Pictured people or hands with joints:
────────────────

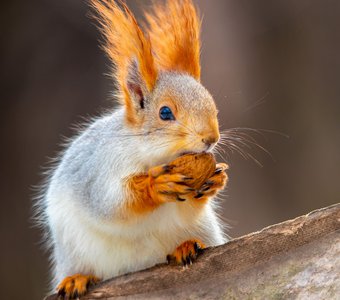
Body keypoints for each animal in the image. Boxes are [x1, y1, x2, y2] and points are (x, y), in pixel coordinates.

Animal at [36, 0, 228, 298]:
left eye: (212, 103)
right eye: (165, 113)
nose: (211, 138)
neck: (156, 157)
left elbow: (189, 208)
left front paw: (216, 179)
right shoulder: (100, 171)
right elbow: (112, 205)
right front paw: (155, 185)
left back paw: (186, 246)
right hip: (72, 251)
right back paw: (77, 278)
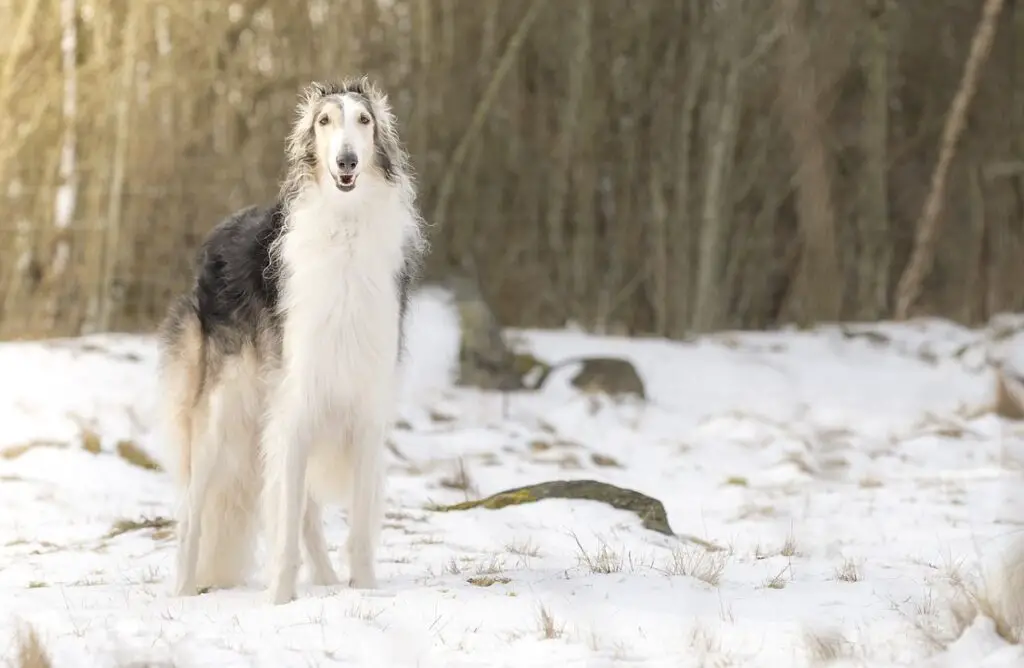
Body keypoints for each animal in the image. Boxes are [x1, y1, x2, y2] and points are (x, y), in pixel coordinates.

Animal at [154, 76, 423, 606]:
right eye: (324, 121)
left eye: (364, 120)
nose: (347, 162)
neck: (344, 229)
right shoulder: (297, 400)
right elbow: (283, 520)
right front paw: (278, 601)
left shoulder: (363, 407)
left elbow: (356, 527)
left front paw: (363, 590)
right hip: (223, 413)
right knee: (195, 510)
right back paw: (183, 589)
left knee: (304, 515)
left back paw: (326, 579)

────────────────

#### [WHAT THE TASK ASKS]
Include the first line of the records, the line containing "left back paw: (186, 246)", and every line between them, repeated exactly. Skip the pictures.

#### [RESULT BELOW]
Body keypoints for each animal in the image. Boxes are [x1, y1, x2, y2] and points are (x, y), in pixel coordinates.

Animal at [36, 0, 228, 298]:
left eye: (212, 103)
right eye: (165, 113)
nose: (211, 138)
neck: (156, 157)
left elbow: (189, 208)
left front paw: (216, 179)
right shoulder: (100, 171)
right elbow: (112, 205)
right front paw: (155, 185)
left back paw: (186, 246)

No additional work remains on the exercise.